→ **Text for analysis**
Five out of eight public universities are increasing tuition yet again with the Institutions of Higher Learning Board of Trustees citing inflation and rising insurance costs as the reason.
Mississippi’s eight public universities have all steadily increased tuition since 2000, putting the cost of college increasingly out of reach for the average Mississippi family. More than half of Mississippi college students graduated with an average of $29,714 in student debt in 2020, according to the Institution for College Access and Success.
This coming school year, the average in-state tuition will increase by an average of $169 to from $8,396 a year to $8,564, according to a budget presentation at Thursday’s regular board meeting.
Average out-of-state tuition saw an even bigger hike, up $342 from last year to $12,538, namely due to large increases by Jackson State University and Mississippi State University.
Delta State University, which has been facing enrollment challenges in recent years, did not increase tuition for the first time since the pandemic. Past officials had been concerned that the university is verging on becoming too pricey for its service area, the Mississippi Delta.
“The (executive cabinet) discussed and decided as much as possible next year to try to keep the cost down for students,” Larry Wakefield, the interim vice president for finance and administration, said in a statement.
Alcorn State University and Mississippi Valley State University, the least expensive school, also did not increase tuition.

→ **Problem set**
a - Sum up the article on Mississippi public university tuition in two sentences.
b - Pick up the article on Mississippi public university tuition after its last sentence and carry it forward.

→ **Extracted data**
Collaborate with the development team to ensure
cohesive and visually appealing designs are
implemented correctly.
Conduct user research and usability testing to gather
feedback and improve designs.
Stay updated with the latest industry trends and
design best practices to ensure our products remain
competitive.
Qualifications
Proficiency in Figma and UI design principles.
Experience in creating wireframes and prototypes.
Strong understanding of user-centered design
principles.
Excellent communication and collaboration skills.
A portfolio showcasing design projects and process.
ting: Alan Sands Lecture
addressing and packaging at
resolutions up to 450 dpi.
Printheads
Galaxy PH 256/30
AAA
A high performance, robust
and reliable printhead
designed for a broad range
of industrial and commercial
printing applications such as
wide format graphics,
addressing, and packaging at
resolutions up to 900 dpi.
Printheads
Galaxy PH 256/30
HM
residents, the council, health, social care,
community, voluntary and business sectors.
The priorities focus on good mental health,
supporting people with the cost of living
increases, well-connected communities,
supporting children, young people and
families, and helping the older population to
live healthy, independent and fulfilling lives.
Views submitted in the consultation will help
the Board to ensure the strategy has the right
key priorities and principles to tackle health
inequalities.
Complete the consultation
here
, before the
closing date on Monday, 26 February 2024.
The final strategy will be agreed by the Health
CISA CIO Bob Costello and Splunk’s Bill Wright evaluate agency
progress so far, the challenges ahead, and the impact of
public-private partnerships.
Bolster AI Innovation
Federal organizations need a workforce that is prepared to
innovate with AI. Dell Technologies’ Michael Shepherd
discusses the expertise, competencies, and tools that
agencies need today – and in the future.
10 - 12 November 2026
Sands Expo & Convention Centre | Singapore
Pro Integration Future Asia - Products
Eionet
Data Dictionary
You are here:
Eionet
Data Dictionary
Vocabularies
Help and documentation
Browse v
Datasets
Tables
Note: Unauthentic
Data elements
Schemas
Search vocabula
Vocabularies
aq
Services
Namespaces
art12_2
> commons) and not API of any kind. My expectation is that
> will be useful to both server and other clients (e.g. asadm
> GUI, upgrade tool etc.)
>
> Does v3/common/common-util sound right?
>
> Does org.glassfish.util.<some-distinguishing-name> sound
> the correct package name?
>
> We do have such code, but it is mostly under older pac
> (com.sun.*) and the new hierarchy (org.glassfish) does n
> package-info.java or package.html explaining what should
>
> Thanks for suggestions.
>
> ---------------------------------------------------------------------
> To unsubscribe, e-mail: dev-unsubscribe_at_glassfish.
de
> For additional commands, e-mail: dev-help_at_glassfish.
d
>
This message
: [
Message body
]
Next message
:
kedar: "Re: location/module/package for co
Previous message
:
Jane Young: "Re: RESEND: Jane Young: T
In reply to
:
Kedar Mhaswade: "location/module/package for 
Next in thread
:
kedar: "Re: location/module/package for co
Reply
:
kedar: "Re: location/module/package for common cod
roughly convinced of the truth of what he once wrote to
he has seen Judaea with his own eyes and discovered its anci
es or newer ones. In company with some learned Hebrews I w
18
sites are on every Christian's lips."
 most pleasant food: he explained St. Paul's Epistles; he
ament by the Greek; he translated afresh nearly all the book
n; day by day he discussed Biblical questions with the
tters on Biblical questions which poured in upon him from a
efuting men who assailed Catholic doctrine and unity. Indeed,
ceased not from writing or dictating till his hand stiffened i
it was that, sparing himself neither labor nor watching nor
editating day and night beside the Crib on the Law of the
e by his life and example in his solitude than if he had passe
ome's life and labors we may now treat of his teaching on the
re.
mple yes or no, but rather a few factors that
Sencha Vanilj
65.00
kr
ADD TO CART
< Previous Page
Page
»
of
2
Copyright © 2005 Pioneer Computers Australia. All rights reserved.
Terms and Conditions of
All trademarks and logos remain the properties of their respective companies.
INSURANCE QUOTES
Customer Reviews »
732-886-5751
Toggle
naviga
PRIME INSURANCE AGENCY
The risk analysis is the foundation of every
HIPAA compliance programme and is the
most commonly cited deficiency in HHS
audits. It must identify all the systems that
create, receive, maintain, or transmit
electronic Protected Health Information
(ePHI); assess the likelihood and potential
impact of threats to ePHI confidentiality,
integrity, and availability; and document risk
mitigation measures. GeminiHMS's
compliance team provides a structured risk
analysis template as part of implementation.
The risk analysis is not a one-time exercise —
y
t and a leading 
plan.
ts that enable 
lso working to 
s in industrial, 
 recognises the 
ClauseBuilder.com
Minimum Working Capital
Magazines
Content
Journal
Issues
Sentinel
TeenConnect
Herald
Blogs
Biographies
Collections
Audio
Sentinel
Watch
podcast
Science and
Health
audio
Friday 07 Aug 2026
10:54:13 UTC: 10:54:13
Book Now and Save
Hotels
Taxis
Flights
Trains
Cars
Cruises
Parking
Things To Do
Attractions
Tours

→ **Answer set**
a - Five of Mississippi's eight public universities are raising tuition again, and the Institutions of Higher Learning Board of Trustees cites inflation and rising insurance costs as the reason. Average in-state tuition will rise to $8,564 a year and average out-of-state tuition to $12,538, while Delta State University, Alcorn State University and Mississippi Valley State University did not raise tuition.

b -
Kim Gallaspy, IHL’s interim communications director, wrote in an email that “inflation is having a significant effect on university budgets, increasing costs for utilities, commodities and maintenance. Insurance costs, including protection against cyberthreats, continue to rise.”
IHL also cited inflation as a reason for tuition increases last year.
A spokesperson for MSU — the most expensive university which increased its tuition by $417, the most this year — also cited inflation as the reason for the rate hikes.
“Confronted with high inflation across the board, particularly in terms of energy costs and steep increases in the employer cost of health insurance and property insurance, Mississippi State chose to seek a reasonable tuition increase that is on a percentage basis far less than the percentage of those actual inflationary increases,” Sid Salter wrote in an email.
“Even with this increase, tuition at Mississippi State remains a bargain when measured against comparable research institutions in our region,” he added.
The Legislature allocated about $428 million in education and general funds for the eight universities, a little more than 4% increase, according to the presentation.